Great Ocean Road 2
Jenna hat echt an alles gedacht. Mir ist ja klar, dass die Frau weiss, wie der Hase läuft, aber trotzdem überrascht sie mich immer von neuem. Um es gleich einmal geklärt zu haben, nein wir haben keinen Sex. Ich weiss, dass das beim Thema von andersgeschlechtlichen Freundschaften immer wieder «hochkommt». Jenna und mir ist es nicht klar, warum die Leute das nicht verstehen und schon gar nicht selbst leben können. Wir geniessen und sehen den gegenseitigen Respekt als ein Geschenk an unseren freien Geist.
Ab jetzt gibt es alle fünf Minuten etwas zu sehen. Da ein Schild mit «Sceenic View» oder «London Bridge – 300 m». Mensch, da kommste ja kaum vorwärts, so viel gibts hier zu sehen. Für Fels-Fetischisten ist dies hier ein Paradies. Auch mich faszinieren die Felsen, wie sie hier aus dem Wasser ragen. Gegen Nachmittag wird das Verkehrsaufkommen grösser und die Touri-Kleinbusse vermischen sich mit den Wicked-Campern und unserem Mitsubishi. Bald ist mir auch klar wieso.
Wir nähern uns dem Highlight der Great Ocean Road. Den Twelve Apostles. Ob es auch mein Highlight wird? Die Fotos sind schnell gemacht, aber irgendwie ist es wie mit allen erreichten Zielen, sobald man da ist, muss man sich gehen lassen können.

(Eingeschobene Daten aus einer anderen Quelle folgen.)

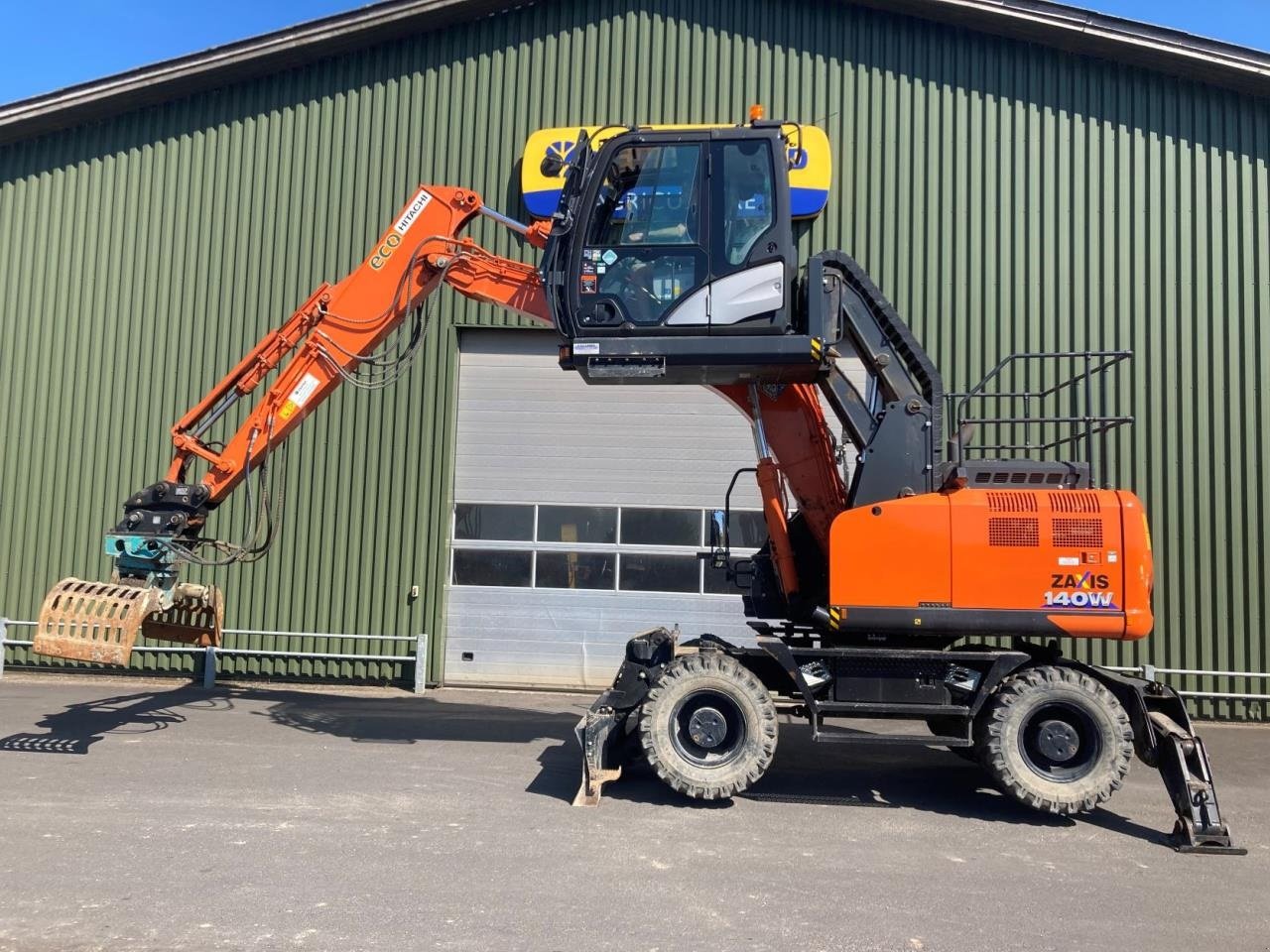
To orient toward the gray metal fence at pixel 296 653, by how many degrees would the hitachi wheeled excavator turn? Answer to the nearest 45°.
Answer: approximately 45° to its right

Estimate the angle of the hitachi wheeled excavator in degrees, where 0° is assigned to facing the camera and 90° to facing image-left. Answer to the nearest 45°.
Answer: approximately 90°
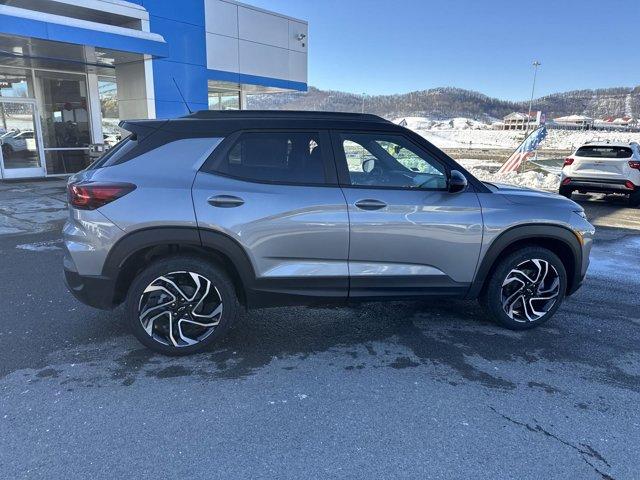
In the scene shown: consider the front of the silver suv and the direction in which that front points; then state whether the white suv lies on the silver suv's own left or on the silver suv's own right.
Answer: on the silver suv's own left

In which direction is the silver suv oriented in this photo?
to the viewer's right

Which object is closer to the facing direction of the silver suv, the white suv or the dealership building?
the white suv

Aber auf dieser Touristenaussichtsplattform geht das irgendwie nicht so recht.
Jenna ist ein sehr natürlicher Mensch. Beim Wandern durch den Wald und auch beim Autofahren wird sie manchmal sehr lange sehr ruhig. Ich fühle, dass das mit ihrer Naturverbundenheit zusammenhängt und sie das Draussensein so richtig geniesst und in ihre eigenen Gedanken versinkt. Ich bin mir dem Ganzen aber nicht sicher, kenne ich sie ja kaum. Vielleicht hat sie mich ja auch einfach satt? Auf jeden Fall bringt uns ihre Spürnase hinunter zum Strand. Hier verweilen wir, abseits vom Zeitdruck der anderen Touristen, die schneller als gewollt zu ihren Bussen zurück müssen. Ruhig und in sich gekehrt blickt Jenna aufs Meer hinaus. Nicht verstehend, weil nicht wissend schaut Lukas zu Jenna und hofft, dass es ihr gut geht.
Unser Tagesziel ist Lorne. Ein Ferienort, wo Jenna als Kind sehr oft war. Also geht es weiter. Auf halbem Weg durchqueren wir die Otway-Wälder, wo es den berühmten Tree-Top-Walk zu bestaunen gibt. Hier werde auch ich ruhig und jedes sinnlos geplapperte Wort erscheint mir zu viel. Es ist erstaunlich, wie diese Wälder hier funktionieren. Vom buschartigen Gefilde, muss sich nur die Bodengegebenheit etwas verändern und schon schiessen die Bäume hundert Meter in die Höhe. Noch einmal einige Meter weiter wachsen Farne, als wäre man im Regenwald. Diese Erfahrung ist für mich das Highlight des Tages – und die 22 Dollar Eintritt allemal wert.
Gegen Abend checken wir im Camping von Lorne ein und gönnen uns Fish und Chips am Strand. Hier frage ich Jenna auch, wie es ihr geht und ob alles klar sei. Sie bejaht es und erklärt mir in kurzen, prägnanten Sätzen, dass sie total in Gedanken versunken sei und daher eine stillere Gangart fährt. Ich Rüpel aber auch! Die Frau kommt mehr oder weniger direkt aus Island, hat ihre Familie die letzten zwei Jahre kaum gesehen und fährt mit mir an Orte ihrer Kindheit. Was erwarte ich eigentlich?